I’ve been getting back to work on Doomsday after my 1.5 month hiatus.
As I previously planned, I’ve been doing more development on Xcode 6. It took a brief adjustment period to get to know the intricacies of the IDE, but Xcode is starting to feel quite comfortable. My biggest gripe is that the Quick Open box is so slow; Doomsday is a relatively large code base, so there are a lot of files and symbols to find (Qt Creator manages this just fine, though). There are some nice touches like the Assistant editor showing callers/callees, source/header counterparts, and other helpful information, but code navigation on the whole just doesn’t feel right to me. However, Xcode is superb for debugging on the Mac. I’ve already managed to fix a number of bugs thanks to it.
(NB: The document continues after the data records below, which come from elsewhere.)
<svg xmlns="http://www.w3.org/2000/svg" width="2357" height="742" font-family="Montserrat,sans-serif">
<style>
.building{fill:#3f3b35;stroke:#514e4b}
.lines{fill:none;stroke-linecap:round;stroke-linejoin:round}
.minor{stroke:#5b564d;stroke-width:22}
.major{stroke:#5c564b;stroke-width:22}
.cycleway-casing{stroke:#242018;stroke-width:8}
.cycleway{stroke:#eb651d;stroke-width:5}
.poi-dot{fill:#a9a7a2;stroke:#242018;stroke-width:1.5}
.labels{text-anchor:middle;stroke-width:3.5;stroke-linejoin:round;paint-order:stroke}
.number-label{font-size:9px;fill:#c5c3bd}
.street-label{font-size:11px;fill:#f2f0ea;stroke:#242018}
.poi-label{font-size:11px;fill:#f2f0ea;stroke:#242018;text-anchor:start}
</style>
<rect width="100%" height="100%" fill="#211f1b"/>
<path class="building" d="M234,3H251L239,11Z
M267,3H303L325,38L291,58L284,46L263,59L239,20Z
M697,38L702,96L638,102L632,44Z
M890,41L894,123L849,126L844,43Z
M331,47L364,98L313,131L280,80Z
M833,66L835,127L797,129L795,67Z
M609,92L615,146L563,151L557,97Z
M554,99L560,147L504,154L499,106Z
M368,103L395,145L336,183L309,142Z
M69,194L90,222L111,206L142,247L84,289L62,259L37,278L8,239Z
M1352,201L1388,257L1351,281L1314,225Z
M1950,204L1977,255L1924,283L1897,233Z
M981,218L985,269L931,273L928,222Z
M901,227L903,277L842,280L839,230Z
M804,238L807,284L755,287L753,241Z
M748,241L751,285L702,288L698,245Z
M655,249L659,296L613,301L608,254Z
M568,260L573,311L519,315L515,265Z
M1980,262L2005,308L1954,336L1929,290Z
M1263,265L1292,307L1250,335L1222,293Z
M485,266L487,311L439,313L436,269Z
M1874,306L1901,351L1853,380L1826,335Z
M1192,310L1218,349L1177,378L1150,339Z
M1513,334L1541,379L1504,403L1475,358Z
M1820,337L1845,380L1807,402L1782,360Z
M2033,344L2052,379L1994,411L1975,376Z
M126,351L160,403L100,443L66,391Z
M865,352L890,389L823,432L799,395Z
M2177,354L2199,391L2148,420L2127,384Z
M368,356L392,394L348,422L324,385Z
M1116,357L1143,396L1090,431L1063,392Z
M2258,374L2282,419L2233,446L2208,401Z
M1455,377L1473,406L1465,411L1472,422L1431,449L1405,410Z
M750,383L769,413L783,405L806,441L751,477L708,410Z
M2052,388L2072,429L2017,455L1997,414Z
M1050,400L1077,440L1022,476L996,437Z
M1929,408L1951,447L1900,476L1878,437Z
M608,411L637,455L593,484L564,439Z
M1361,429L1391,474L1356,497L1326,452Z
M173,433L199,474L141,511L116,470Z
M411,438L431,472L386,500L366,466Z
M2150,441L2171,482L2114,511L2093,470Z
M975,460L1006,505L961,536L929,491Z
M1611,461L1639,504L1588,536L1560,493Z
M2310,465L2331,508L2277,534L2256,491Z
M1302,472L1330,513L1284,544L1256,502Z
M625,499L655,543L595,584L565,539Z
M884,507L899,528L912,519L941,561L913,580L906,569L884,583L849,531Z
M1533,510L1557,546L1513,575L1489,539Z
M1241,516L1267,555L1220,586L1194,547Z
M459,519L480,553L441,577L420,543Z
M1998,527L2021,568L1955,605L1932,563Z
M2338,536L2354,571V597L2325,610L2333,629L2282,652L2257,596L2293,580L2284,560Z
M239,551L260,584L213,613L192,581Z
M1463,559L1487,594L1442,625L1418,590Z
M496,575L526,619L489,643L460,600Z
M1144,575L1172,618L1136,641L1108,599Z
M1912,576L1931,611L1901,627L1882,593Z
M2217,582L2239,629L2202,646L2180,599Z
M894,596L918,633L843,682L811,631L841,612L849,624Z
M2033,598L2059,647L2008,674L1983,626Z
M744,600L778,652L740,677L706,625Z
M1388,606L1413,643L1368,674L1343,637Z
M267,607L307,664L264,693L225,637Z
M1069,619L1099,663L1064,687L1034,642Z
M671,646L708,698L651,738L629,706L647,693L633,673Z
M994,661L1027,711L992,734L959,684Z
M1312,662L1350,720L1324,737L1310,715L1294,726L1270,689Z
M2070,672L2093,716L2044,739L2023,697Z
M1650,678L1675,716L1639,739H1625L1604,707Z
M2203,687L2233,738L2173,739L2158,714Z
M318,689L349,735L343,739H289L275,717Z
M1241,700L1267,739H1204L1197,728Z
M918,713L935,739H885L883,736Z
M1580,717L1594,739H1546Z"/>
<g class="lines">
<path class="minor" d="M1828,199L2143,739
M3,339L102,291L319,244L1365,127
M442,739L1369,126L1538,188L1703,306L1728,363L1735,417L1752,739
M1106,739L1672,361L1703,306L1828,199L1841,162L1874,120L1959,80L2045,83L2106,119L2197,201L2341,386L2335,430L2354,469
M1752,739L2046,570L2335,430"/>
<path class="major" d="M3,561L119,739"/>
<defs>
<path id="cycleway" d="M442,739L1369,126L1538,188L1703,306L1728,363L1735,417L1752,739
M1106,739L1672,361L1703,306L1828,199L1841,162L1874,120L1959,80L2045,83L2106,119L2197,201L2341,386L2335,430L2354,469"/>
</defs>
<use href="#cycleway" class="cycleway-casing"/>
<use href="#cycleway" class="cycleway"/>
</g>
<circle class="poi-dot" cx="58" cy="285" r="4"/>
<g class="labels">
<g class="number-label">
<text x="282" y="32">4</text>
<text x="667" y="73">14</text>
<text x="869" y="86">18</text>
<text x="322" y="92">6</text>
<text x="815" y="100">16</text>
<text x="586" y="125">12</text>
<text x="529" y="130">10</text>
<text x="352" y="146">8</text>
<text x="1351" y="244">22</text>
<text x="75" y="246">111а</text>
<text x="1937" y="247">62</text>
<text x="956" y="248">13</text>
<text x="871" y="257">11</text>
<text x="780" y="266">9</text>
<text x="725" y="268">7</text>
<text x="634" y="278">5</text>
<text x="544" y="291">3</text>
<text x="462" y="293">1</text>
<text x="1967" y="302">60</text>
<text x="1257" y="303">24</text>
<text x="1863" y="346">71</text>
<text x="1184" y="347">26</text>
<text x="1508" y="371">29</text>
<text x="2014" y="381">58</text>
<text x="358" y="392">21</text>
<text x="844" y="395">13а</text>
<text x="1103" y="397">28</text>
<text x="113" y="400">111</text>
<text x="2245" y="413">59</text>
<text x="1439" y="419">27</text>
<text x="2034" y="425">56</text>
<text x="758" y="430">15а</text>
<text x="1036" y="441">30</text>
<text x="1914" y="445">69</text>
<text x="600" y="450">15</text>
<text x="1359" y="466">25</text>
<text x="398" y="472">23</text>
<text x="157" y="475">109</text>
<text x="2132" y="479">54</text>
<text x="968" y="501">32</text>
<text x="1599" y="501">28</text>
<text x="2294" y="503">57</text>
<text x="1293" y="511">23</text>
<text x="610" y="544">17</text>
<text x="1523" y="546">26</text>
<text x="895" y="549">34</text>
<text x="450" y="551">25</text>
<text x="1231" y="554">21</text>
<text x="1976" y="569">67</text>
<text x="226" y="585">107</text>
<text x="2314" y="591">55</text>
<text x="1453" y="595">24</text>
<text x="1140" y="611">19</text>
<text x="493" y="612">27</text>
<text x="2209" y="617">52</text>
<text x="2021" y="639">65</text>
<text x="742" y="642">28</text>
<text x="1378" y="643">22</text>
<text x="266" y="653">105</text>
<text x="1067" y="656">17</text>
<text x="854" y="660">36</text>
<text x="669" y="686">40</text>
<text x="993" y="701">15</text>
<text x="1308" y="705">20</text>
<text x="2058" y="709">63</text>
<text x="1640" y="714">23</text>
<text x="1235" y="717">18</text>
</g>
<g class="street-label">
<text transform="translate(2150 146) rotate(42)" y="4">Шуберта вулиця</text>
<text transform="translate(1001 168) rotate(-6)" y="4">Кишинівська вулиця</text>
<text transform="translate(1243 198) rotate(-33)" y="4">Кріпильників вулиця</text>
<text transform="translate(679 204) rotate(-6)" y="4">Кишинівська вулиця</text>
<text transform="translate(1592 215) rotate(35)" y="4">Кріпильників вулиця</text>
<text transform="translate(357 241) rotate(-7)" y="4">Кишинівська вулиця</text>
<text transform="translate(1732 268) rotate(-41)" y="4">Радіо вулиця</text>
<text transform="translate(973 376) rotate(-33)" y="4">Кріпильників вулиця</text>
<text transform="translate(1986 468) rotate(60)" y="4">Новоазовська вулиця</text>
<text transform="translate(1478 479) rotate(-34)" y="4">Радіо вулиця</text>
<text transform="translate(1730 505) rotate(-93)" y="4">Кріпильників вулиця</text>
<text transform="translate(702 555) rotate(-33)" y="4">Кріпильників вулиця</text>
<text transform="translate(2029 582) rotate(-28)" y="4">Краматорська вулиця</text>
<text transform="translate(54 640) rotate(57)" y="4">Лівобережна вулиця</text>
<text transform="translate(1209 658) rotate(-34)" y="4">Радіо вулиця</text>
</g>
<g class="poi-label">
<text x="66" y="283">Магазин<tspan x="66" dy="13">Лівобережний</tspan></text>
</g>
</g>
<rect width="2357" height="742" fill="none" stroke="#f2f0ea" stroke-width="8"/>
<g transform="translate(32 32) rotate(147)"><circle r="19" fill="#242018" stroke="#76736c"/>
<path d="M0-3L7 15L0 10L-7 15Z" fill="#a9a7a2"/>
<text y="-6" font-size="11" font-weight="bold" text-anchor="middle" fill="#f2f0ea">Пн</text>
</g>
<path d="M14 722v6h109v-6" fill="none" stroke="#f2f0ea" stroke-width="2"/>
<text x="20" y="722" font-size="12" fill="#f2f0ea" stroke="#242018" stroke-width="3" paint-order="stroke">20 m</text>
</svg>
I wrote a new script that runs qmake and puts together a single Xcode workspace with all the libraries, applications, and tools of the project. To use it, simply create a build directory first and then run the script:
mkdir build-xcode
cd build-xcode
$DENGROOT/doomsday/build/mac/xcode_workspace.py
While Qt Creator remains my favorite IDE for actually writing code — Qt code in particular — it just doesn’t work well (or sometimes, at all) for debugging. Perhaps the combination of Qt 5.3, LLDB, and Yosemite isn’t the greatest ever. I’m happy with using Qt Creator to write the code and Xcode to debug/profile it, though. Thankfully Qt 5.4 is coming out soonish, which hopefully helps out on this front as well. In Doomsday 1.15 we are quite likely sticking with 5.3, though.
Speaking of 1.15, it is clear that we’ve abandobed the rigid release schedule, at least for this cycle. It started with adding some scheduling flexibility in the fall, but has us now repeatedly pushing back the time tables. The conscientious engineer in me cringes at this, but in practice we shouldn’t be rushing releases since the team is small and development time is in short supply. Consequently, I’ve been continually postponing the 1.15 schedule in the Tracker. It’s good that we have a roadmap that we’re following for 1.15, so the delays aren’t just random feature creep but more due to plain old trying to get all the details right and done before finalizing the release.
My next steps are going to be related to UI improvements that have been waiting on the todo list for quite some time.